“Work harder than anyone else.” That’s the advice that really stuck with Bruce Williams. It came from his father James R. Williams, one of the original Tuskegee Airmen of World War II who celebrated his 90th birthday on Saturday.
James volunteered for the Army Air Corps in 1943 while he was a senior at Lower Merion High school. He was trained as a pilot in Tuskegee, Alabama and flew a B-25 Bomber with the 477 Bombardment Group. General Julius Beckton Jr. and fellow Tuskegee Airmen Roscoe Draper came to the party held at the Devon Senior Living Center all the way from Washington D.C. All three men grew up in Bryn Mawr and know what it was like growing up when Jim Crow laws were still in effect.
When they were young there was a “blacks only section” at the Bryn Mawr movie theater. James wasn’t even accepted into the military right away. He told Main Line Today in 2011 that he didn’t let that stop him.
Bruce says that despite this his father never let him use racism as an excuse. “Don’t allow anyone to bring you down.” Bruce used Martin Luther King and Jackie Robinson as models who “never complained.”
“If your football coach tells you to run 4 laps, run 5. If your teacher tells you to read a chapter, read the whole book.”
himself was testament to this kind of work ethic. In 1946 he was discharged and then went to medical school. After college he went back into the Air Force around 1960 as a doctor during the Vietnam War.
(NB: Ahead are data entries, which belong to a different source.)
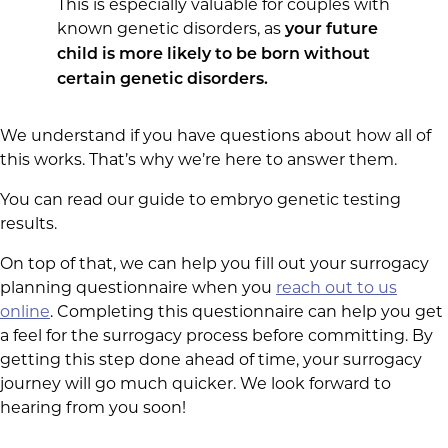
This is especially valuable for couples with
known genetic disorders, as
your future
child is more likely to be born without
certain genetic disorders.
We understand if you have questions about how all of
this works. That’s why we’re here to answer them.
You can read our guide to embryo genetic testing
results.
On top of that, we can help you fill out your surrogacy
planning questionnaire when you
reach out to us
online
. Completing this questionnaire can help you get
a feel for the surrogacy process before committing. By
getting this step done ahead of time, your surrogacy
journey will go much quicker. We look forward to
hearing from you soon!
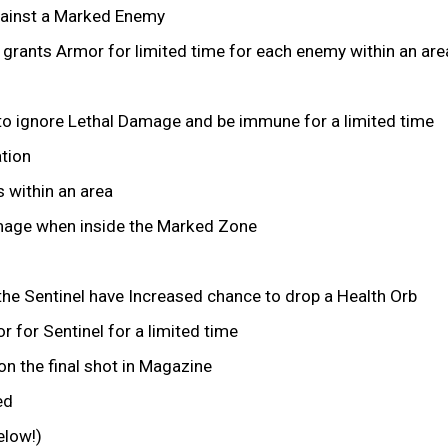
ainst a Marked Enemy
grants Armor for limited time for each enemy within an are
o ignore Lethal Damage and be immune for a limited time
ation
 within an area
amage when inside the Marked Zone
the Sentinel have Increased chance to drop a Health Orb
 for Sentinel for a limited time
 the final shot in Magazine
ed
elow!)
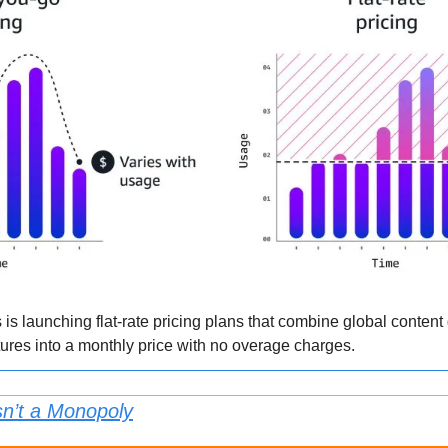
 launching flat-rate pricing plans that combine global content d
res into a monthly price with no overage charges.
Isn’t a Monopoly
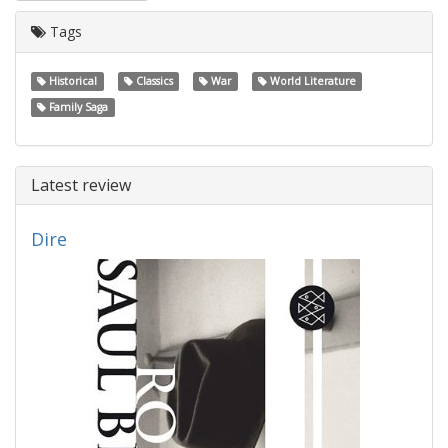
Tags
Historical
Classics
War
World Literature
Family Saga
Latest review
Dire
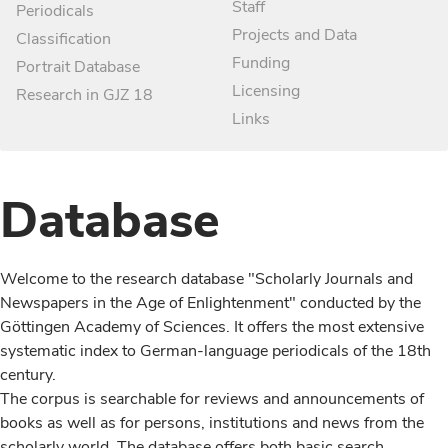
Staff
Periodicals
Projects and Data
Classification
Funding
Portrait Database
Licensing
Research in GJZ 18
Links
Database
Welcome to the research database "Scholarly Journals and
Newspapers in the Age of Enlightenment" conducted by the
Göttingen Academy of Sciences. It offers the most extensive
systematic index to German-language periodicals of the 18th
century.
The corpus is searchable for reviews and announcements of
books as well as for persons, institutions and news from the
scholarly world. The database offers both basic search,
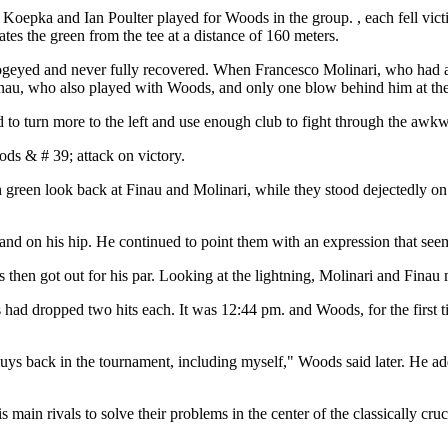
Koepka and Ian Poulter played for Woods in the group. , each fell vict
es the green from the tee at a distance of 160 meters.
bogeyed and never fully recovered. When Francesco Molinari, who had 
 Finau, who also played with Woods, and only one blow behind him at the
o turn more to the left and use enough club to fight through the awkwar
ds & # 39; attack on victory.
een look back at Finau and Molinari, while they stood dejectedly on th
 hand on his hip. He continued to point them with an expression that se
s then got out for his par. Looking at the lightning, Molinari and Fina
s had dropped two hits each. It was 12:44 pm. and Woods, for the first t
guys back in the tournament, including myself," Woods said later. He add
s main rivals to solve their problems in the center of the classically c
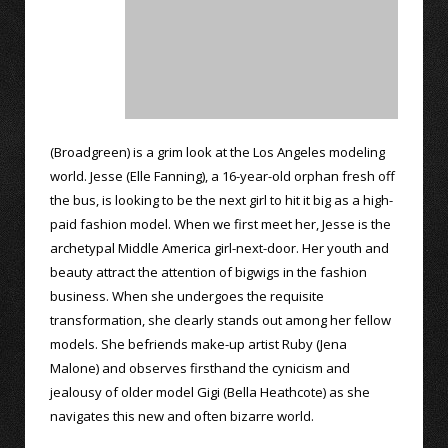
(Broadgreen) is a grim look at the Los Angeles modeling
world. Jesse (Elle Fanning), a 16-year-old orphan fresh off
the bus, is looking to be the next girl to hit it big as a high-
paid fashion model. When we first meet her, Jesse is the
archetypal Middle America girl-next-door. Her youth and
beauty attract the attention of bigwigs in the fashion
business. When she undergoes the requisite
transformation, she clearly stands out among her fellow
models. She befriends make-up artist Ruby (Jena
Malone) and observes firsthand the cynicism and
jealousy of older model Gigi (Bella Heathcote) as she
navigates this new and often bizarre world.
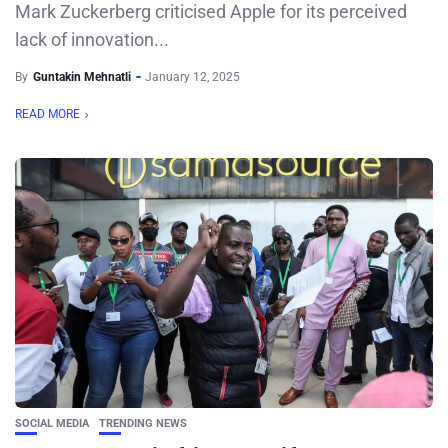
Mark Zuckerberg criticised Apple for its perceived
lack of innovation...
By
Guntakin Mehnatli
January 12, 2025
READ MORE
SOCIAL MEDIA
TRENDING NEWS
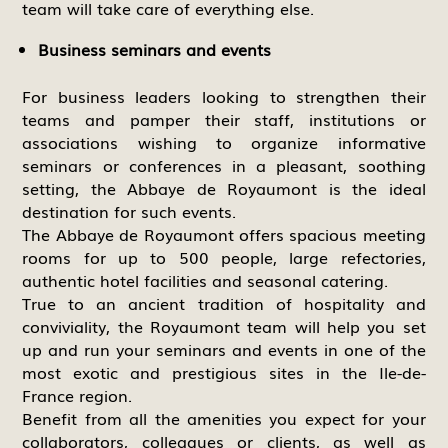
team will take care of everything else.
Business seminars and events
For business leaders looking to strengthen their
teams and pamper their staff, institutions or
associations wishing to organize informative
seminars or conferences in a pleasant, soothing
setting, the Abbaye de Royaumont is the ideal
destination for such events.
The Abbaye de Royaumont offers spacious meeting
rooms for up to 500 people, large refectories,
authentic hotel facilities and seasonal catering.
True to an ancient tradition of hospitality and
conviviality, the Royaumont team will help you set
up and run your seminars and events in one of the
most exotic and prestigious sites in the Ile-de-
France region.
Benefit from all the amenities you expect for your
collaborators, colleagues or clients, as well as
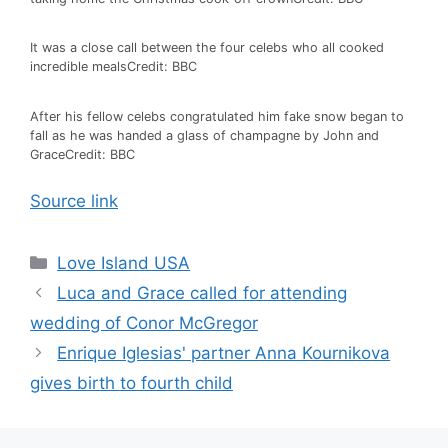
It was a close call between the four celebs who all cooked
incredible meals
Credit: BBC
After his fellow celebs congratulated him fake snow began to
fall as he was handed a glass of champagne by John and
Grace
Credit: BBC
Source link
Love Island USA
Luca and Grace called for attending
wedding of Conor McGregor
Enrique Iglesias' partner Anna Kournikova
gives birth to fourth child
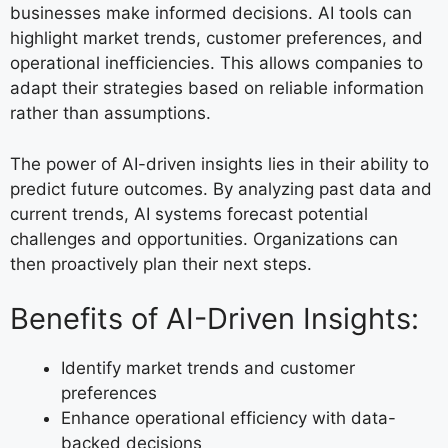
businesses make informed decisions. AI tools can
highlight market trends, customer preferences, and
operational inefficiencies. This allows companies to
adapt their strategies based on reliable information
rather than assumptions.
The power of AI-driven insights lies in their ability to
predict future outcomes. By analyzing past data and
current trends, AI systems forecast potential
challenges and opportunities. Organizations can
then proactively plan their next steps.
Benefits of AI-Driven Insights:
Identify market trends and customer
preferences
Enhance operational efficiency with data-
backed decisions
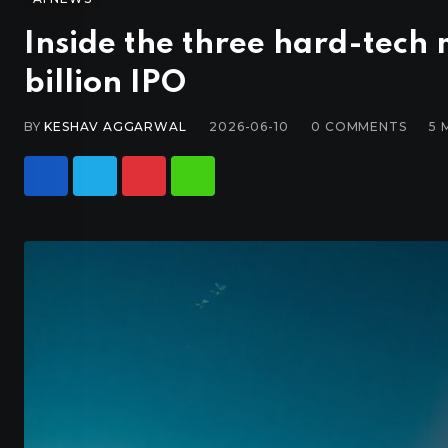
Inside the three hard-tech
billion IPO
BY
KESHAV AGGARWAL
2026-06-10
0
COMMENTS
5 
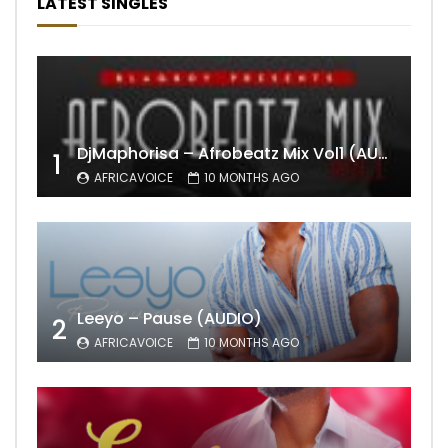
LATEST SINGLES
DjMaphorisa – Afrobeatz Mix Vol1 (AUDIO)
1
AFRICAVOICE
10 MONTHS AGO
Leeyo – Pause (AUDIO)
2
AFRICAVOICE
10 MONTHS AGO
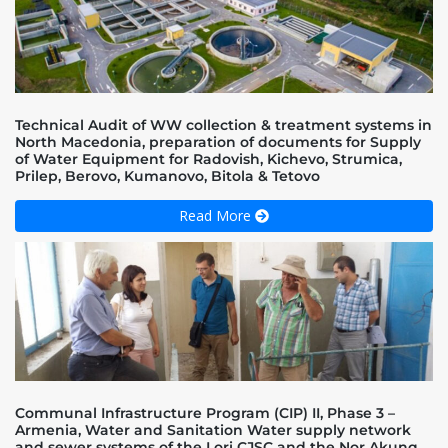
Technical Audit of WW collection & treatment systems in
North Macedonia, preparation of documents for Supply
of Water Equipment for Radovish, Kichevo, Strumica,
Prilep, Berovo, Kumanovo, Bitola & Tetovo
Read More
Communal Infrastructure Program (CIP) II, Phase 3 –
Armenia, Water and Sanitation Water supply network
and sewer systems of the Lori CJSC and the Nor Akunq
“If you really want to do something you can do anything.” That’s what Bruce said he learned most from his dad. James used to go around to schools with other Tuskegee Airmen and talk to children about their life during World War II. Given his age James is no longer able to travel and do that but his message still resonates.
Bruce didn’t finish college at first but then looking up to his father’s story he decided to go back and now has a job at a telecommunications company.
“He’s not the type to say you did something good,” Bruce said of his dad. “He doesn’t often show his emotions.”
However, surrounded by friends, family, and former army buddies, Bruce said his father “had a smile on his face the whole time which is rare” as he enjoyed good company and reminisced about his long life.